● **ENTRIES SUPPLIED**:
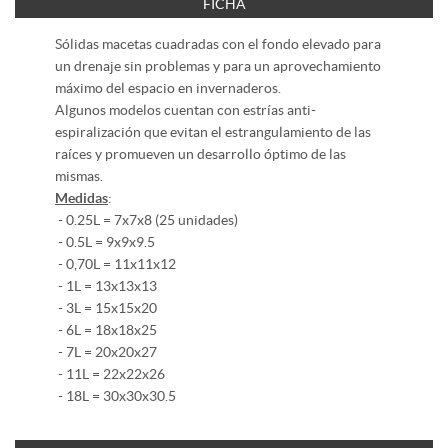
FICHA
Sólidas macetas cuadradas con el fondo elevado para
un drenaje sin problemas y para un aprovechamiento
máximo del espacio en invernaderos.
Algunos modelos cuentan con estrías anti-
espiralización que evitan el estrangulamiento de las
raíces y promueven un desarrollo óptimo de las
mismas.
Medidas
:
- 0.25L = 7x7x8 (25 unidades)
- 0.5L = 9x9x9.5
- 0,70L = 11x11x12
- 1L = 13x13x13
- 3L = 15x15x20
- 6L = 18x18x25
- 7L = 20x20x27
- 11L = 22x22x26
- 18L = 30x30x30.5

...

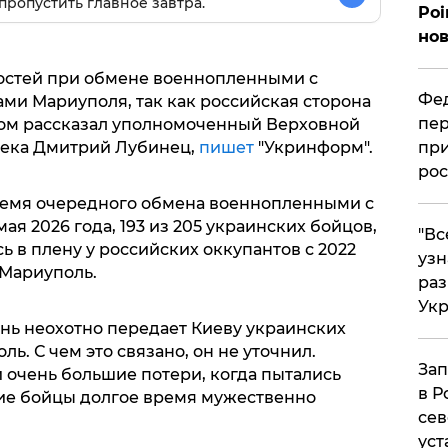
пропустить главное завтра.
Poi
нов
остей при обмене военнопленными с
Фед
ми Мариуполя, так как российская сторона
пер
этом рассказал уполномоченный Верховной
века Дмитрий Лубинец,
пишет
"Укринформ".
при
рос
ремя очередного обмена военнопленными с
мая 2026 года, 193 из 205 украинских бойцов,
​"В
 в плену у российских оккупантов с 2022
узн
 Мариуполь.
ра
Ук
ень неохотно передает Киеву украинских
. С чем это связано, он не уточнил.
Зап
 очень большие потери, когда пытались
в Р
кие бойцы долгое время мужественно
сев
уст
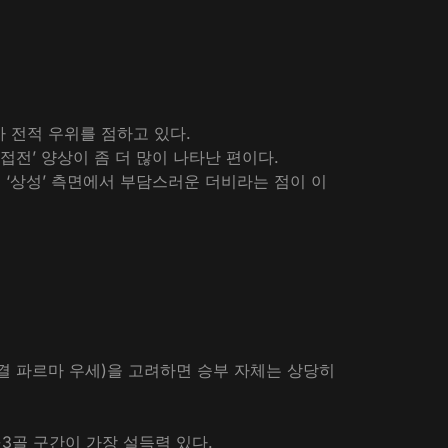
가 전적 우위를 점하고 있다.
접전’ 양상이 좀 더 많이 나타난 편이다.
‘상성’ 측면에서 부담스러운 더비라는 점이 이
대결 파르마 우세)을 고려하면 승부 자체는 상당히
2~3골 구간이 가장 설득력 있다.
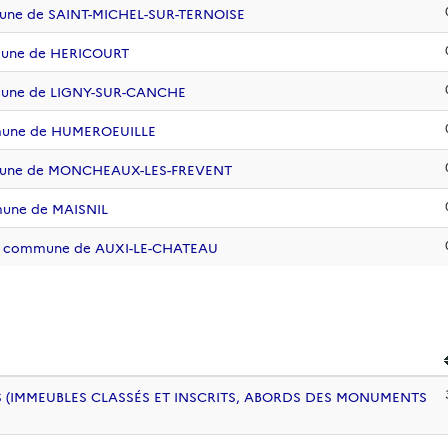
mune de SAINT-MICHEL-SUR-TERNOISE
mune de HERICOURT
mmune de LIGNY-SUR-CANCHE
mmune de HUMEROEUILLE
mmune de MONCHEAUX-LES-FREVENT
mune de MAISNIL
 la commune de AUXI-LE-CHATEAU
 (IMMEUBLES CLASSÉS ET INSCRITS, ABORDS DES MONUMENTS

● **TO DO**:
Once the line with "ень неохотно передает Киеву украинских" has been found above, output that line and every later line exactly, stopping after the line with "(IMMEUBLES CLASSÉS ET", and omit the pictures.

● **FINAL ANSWER**:
ень неохотно передает Киеву украинских
. С чем это связано, он не уточнил.
Зап
 очень большие потери, когда пытались
в Р
кие бойцы долгое время мужественно
сев
уст
가 전적 우위를 점하고 있다.
접전’ 양상이 좀 더 많이 나타난 편이다.
‘상성’ 측면에서 부담스러운 더비라는 점이 이
대결 파르마 우세)을 고려하면 승부 자체는 상당히
2~3골 구간이 가장 설득력 있다.
mune de SAINT-MICHEL-SUR-TERNOISE
mune de HERICOURT
mmune de LIGNY-SUR-CANCHE
mmune de HUMEROEUILLE
mmune de MONCHEAUX-LES-FREVENT
mune de MAISNIL
 la commune de AUXI-LE-CHATEAU
 (IMMEUBLES CLASSÉS ET INSCRITS, ABORDS DES MONUMENTS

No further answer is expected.